Pfizer-BioNTech ha annunciato oggi che fornirà altre 100 milioni di dosi del vaccino anti-Covid all'Unione europea nel 2021. La notizia arriva direttamente dall'azienda farmaceutica americana in un comunicato nel quale viene spiegato, che l’arrivo di questo nuovo carico è il risultato della decisione della Commissione Europea di esercitare l'opzione di acquisto nell'ambito dell'advanced purchase agreement ampliato, firmato il 17 febbraio scorso. Con questi altri 100 milioni di dosi, il numero totale di vaccini da consegnare ai 27 membri dell'UE a 600 milioni. "Restiamo impegnati a muoverci il più rapidamente e in sicurezza possibile per portare questo vaccino a più persone in Europa, poiché il virus mortale continua a devastare il continente", ha affermato Albert Bourla, presidente e amministratore delegato di Pfizer. "In questo trimestre consegneremo oltre quattro volte di più di quanto abbiamo fatto nel primo trimestre: 250 milioni di dosi, dopo averne date 62 fino a marzo. Certo, c’è sempre la possibilità che qualcosa vada storto, come si vede dai problemi che stanno avendo altre aziende.

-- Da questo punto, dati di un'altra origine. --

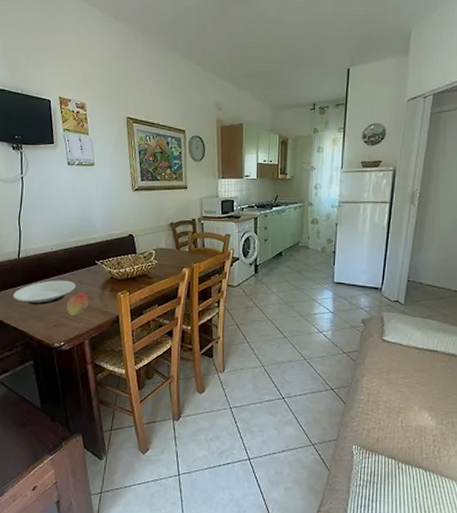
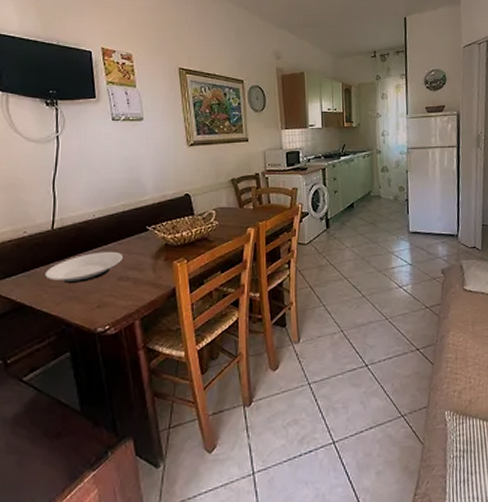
fruit: present [66,293,89,317] -> none [112,264,140,294]

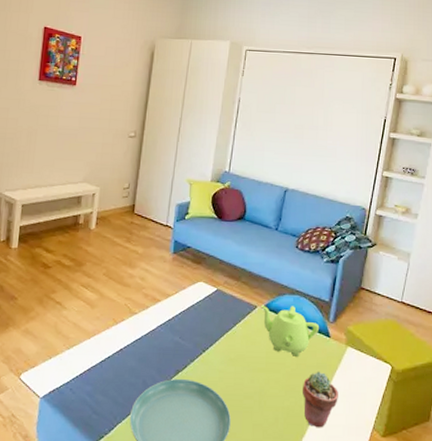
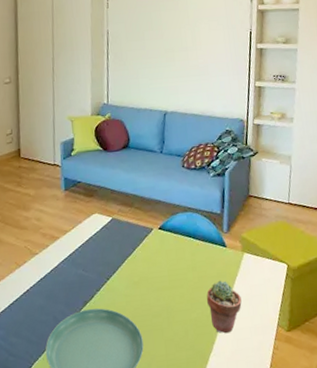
teapot: present [261,305,320,357] -> none [157,223,216,270]

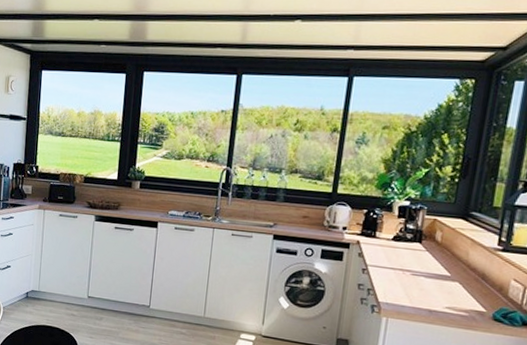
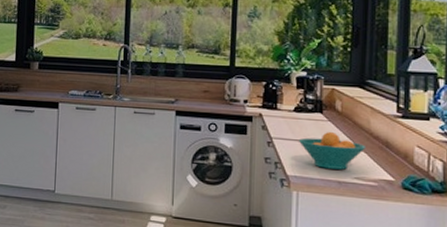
fruit bowl: none [394,262,462,299] -> present [299,132,367,170]

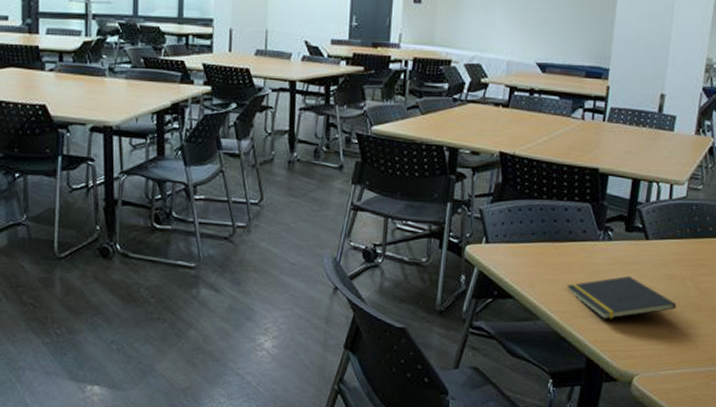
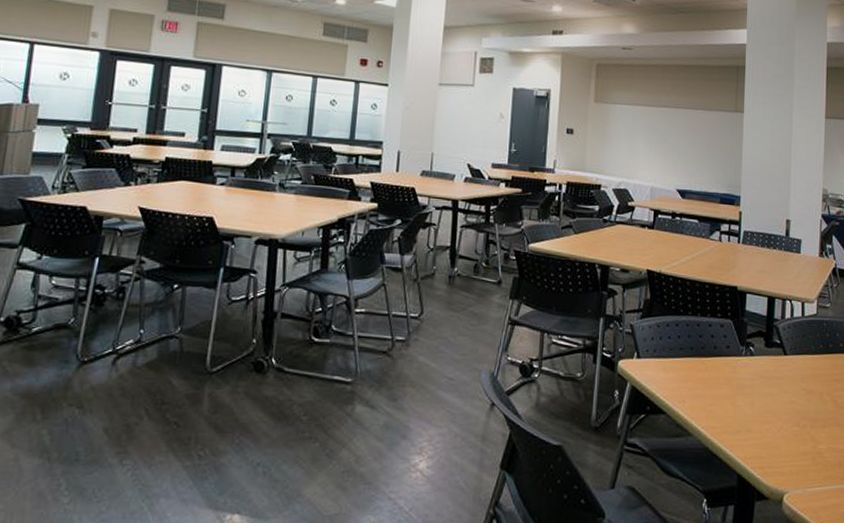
notepad: present [567,275,677,319] -> none [715,390,818,435]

Ma sono ottimista”, perché “il nostro processo produttivo si è dimostrato stabile e affidabile” ha aggiunto il top manager.

Superate quindi le iniziali difficoltà nelle forniture che avevano generate qualche tensioni con Bruxelles. "Le 100 milioni di dosi aggiuntive aiuteranno ulteriormente a sostenere l'accelerazione delle campagne vaccinali in tutta l'Ue. Intendiamo ora fornire un totale di 600 milioni di dosi all'Ue per quest'anno, che copriranno i due terzi della popolazione europea e che rappresenta il più grande accordo di fornitura cumulativa per il vaccino Comirnaty che abbiamo concordato fino ad oggi a livello globale ", ha affermato Sean Marett, Chief Business and Direttore commerciale di BioNTech. Il vaccino, conclude la nota, sarà prodotto nei siti di Pfizer e BioNTech in Europa. Il vaccino, conclude la nota, sarà prodotto nei siti di Pfizer e Biontech in Europa.